Il y a souvent des situations insolites dans ce pays militarisé. Abdelmadjid Tebboune vient de nommer le général-major Saïd Chanegriha au gouvernement.
En plus il s’agit d’un ministre délégué auprès du président de la république. En résumé, le grand patron de l’Algérie est sous tutelle d’un homme de statut subalterne dont la carrière fut surtout dans des ministères aux choux farcis (l’expression est connue lorsqu’il s’agit de qualifier les secrétaires d’Etat et ministres avec une importance bien marginale politiquement).
Si le petit stagiaire d’antan a semblé être finalement le grand timonier du régime crypto-civil, il reste encore loin de la caste régnante. Son pedigree est bien modeste et les fils de la marionnette sont manipulés par les vrais patrons de l’Algérie. Le tout puissant patron du clan au pouvoir est pour le moment le vénérable Saïd Chanegriha (79 ans). Rien que ça !

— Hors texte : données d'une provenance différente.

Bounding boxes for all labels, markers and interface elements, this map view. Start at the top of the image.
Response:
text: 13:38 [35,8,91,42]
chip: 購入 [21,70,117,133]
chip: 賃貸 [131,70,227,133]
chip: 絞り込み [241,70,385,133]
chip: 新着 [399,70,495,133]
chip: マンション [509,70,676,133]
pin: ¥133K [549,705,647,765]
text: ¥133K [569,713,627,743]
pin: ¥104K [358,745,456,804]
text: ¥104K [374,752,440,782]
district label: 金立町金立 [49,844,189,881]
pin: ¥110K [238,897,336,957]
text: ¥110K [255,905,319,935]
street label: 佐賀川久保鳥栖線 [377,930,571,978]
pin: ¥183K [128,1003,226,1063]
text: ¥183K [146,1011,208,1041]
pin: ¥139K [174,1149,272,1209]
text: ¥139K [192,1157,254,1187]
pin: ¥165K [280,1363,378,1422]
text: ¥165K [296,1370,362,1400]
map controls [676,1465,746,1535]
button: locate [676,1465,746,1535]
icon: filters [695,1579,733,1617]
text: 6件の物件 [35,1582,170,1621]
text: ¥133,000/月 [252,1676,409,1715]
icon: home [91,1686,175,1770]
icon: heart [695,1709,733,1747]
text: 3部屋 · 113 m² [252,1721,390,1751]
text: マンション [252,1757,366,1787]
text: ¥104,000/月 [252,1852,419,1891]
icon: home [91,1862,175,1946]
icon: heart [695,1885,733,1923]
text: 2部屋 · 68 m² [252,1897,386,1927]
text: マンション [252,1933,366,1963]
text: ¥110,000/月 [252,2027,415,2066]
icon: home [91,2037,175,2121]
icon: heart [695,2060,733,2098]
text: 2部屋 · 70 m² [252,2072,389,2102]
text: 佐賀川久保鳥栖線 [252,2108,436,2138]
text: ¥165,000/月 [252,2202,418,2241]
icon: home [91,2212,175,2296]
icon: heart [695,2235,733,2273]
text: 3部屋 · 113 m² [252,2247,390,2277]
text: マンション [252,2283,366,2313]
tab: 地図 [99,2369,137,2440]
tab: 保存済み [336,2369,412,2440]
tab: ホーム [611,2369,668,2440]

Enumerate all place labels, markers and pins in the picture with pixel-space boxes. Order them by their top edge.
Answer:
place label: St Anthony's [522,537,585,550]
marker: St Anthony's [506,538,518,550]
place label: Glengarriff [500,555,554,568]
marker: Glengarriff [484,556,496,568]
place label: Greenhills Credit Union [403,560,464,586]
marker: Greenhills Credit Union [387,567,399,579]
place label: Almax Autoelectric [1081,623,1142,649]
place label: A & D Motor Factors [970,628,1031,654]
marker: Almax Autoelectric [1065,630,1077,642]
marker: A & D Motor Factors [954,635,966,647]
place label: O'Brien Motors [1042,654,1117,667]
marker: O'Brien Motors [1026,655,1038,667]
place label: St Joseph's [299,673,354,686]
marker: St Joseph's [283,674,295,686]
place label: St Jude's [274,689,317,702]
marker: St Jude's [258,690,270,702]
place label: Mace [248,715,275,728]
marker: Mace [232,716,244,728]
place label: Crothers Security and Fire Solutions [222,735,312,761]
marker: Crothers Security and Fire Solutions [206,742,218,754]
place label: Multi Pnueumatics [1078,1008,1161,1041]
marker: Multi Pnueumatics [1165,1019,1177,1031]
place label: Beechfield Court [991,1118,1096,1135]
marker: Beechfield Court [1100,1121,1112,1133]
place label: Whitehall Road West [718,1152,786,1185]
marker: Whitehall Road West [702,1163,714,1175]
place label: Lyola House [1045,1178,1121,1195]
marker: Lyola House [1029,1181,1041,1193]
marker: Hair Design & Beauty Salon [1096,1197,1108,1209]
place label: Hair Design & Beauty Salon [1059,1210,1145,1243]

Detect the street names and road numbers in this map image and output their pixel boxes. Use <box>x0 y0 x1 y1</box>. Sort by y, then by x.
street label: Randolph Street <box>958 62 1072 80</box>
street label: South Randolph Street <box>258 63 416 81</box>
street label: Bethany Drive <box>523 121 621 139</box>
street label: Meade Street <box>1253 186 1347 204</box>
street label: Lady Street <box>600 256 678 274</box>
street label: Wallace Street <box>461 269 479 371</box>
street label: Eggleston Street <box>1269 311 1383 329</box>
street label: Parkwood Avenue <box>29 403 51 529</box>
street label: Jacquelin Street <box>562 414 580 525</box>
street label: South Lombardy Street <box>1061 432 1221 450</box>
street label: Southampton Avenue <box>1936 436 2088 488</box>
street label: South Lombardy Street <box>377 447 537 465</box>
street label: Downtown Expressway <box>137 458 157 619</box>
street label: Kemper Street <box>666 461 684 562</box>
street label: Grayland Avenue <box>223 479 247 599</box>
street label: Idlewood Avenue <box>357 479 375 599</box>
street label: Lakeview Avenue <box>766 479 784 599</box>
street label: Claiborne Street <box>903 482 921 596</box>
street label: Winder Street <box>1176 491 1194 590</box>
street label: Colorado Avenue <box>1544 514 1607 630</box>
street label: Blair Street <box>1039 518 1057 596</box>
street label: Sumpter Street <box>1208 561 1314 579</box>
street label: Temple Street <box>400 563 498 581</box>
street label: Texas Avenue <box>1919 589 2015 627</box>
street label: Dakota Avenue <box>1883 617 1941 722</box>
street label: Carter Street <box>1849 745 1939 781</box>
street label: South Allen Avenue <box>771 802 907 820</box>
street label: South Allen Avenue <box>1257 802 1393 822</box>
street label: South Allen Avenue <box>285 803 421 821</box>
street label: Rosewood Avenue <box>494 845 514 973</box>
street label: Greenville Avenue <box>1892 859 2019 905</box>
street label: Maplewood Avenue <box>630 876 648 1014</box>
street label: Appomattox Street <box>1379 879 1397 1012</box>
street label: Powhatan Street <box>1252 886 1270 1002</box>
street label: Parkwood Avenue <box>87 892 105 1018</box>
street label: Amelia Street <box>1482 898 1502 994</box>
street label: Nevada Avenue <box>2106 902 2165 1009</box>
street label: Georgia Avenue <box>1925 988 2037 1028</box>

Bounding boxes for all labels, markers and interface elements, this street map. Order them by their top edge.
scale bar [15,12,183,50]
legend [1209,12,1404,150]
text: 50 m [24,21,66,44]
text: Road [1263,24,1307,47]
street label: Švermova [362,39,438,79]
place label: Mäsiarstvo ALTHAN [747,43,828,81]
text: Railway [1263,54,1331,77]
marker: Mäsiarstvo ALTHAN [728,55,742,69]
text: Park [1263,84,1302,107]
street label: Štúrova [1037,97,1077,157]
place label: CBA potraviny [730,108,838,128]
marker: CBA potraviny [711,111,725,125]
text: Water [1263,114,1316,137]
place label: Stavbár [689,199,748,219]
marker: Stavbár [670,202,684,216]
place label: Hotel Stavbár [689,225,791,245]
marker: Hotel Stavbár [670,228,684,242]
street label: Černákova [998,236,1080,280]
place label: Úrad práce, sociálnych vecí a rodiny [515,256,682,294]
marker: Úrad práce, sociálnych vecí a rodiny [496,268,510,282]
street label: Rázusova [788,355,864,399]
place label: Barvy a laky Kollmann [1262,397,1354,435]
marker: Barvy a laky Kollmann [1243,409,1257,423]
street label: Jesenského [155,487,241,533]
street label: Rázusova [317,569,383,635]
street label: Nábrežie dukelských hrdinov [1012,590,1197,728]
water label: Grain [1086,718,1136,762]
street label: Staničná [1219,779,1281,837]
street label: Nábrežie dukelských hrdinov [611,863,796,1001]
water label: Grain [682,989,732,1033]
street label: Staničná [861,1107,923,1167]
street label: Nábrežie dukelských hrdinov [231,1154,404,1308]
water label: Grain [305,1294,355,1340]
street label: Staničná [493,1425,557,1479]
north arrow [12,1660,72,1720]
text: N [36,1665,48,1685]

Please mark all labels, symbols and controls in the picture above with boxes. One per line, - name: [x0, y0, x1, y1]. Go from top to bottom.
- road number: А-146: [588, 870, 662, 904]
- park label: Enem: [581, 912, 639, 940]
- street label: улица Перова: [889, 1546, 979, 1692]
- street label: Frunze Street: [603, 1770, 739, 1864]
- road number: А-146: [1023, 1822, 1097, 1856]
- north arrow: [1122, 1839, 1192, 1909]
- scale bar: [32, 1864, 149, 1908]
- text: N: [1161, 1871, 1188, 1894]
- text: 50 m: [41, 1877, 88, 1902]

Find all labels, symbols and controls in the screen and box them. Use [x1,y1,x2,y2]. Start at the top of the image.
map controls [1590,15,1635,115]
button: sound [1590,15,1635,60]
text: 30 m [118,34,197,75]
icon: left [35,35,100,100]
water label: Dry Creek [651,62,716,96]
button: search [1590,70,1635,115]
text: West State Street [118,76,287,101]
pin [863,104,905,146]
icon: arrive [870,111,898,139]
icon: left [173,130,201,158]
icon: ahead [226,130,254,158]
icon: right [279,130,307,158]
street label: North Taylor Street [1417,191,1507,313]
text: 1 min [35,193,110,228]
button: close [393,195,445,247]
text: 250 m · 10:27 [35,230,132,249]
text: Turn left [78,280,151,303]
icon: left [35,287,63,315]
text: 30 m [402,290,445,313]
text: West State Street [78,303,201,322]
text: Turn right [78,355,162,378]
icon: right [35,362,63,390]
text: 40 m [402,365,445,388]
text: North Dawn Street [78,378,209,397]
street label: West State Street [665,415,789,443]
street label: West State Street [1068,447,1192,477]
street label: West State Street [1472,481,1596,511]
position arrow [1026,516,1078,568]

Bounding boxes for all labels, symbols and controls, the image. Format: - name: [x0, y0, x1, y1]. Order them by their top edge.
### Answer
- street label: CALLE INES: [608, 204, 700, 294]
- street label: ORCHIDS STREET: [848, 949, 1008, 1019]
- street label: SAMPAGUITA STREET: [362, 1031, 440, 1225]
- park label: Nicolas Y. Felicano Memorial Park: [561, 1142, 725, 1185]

Qu’a-t-il pris au président de nommer un puissant général-major dans un poste faussement sous ses ordres ? La décision a été annoncée par la presse comme une volonté de montrer l’union entre les militaires et le civil. En langage politique algérien, on nomme cela un lien de subordination dans le couple.
Dans un moment de durcissement du président dans les actions violentes contre toute velléité de liberté d’opinion, il fallait lui rappeler la charte du pouvoir militaire. Elle est dans le sens « Mon petit gars, on t’a nommé Prince, tu fais bien ton job de soumission du peuple mais attention de ne pas trop en faire et de penser qu’on va te laisser aller plus loin et que le pouvoir ne te monte pas à la tête ».
Le généralissime Saïd Chanegriha aura l’unique mission de proposer une gestion d’état-major. Que veut dire cela ?
C’est simple, les destinataires des circulaires ministérielles ont intérêt à exécuter les ordres sans même les lire et sans bouger une seule oreille. Une page blanche avec seulement une signature suffirait à leur dire ce qu’il faut exécuter sans même qu’ils en comprennent le sens.
Tebboune continuera à faire le paon dans ses apparitions publiques avec le tintamarre des tambours et drapeaux au vent. Mais un petit gars, accoutré en une tenue bardée d’une quincaillerie fixée sur le torse, les épaules et le képi sera toujours derrière pour le surveiller d’un œil.
Les Algériens savent que le regard est inévitablement aveuglé par cette quincaillerie qui brille au soleil.
Une lumière qui fait de l’ombre au président potiche.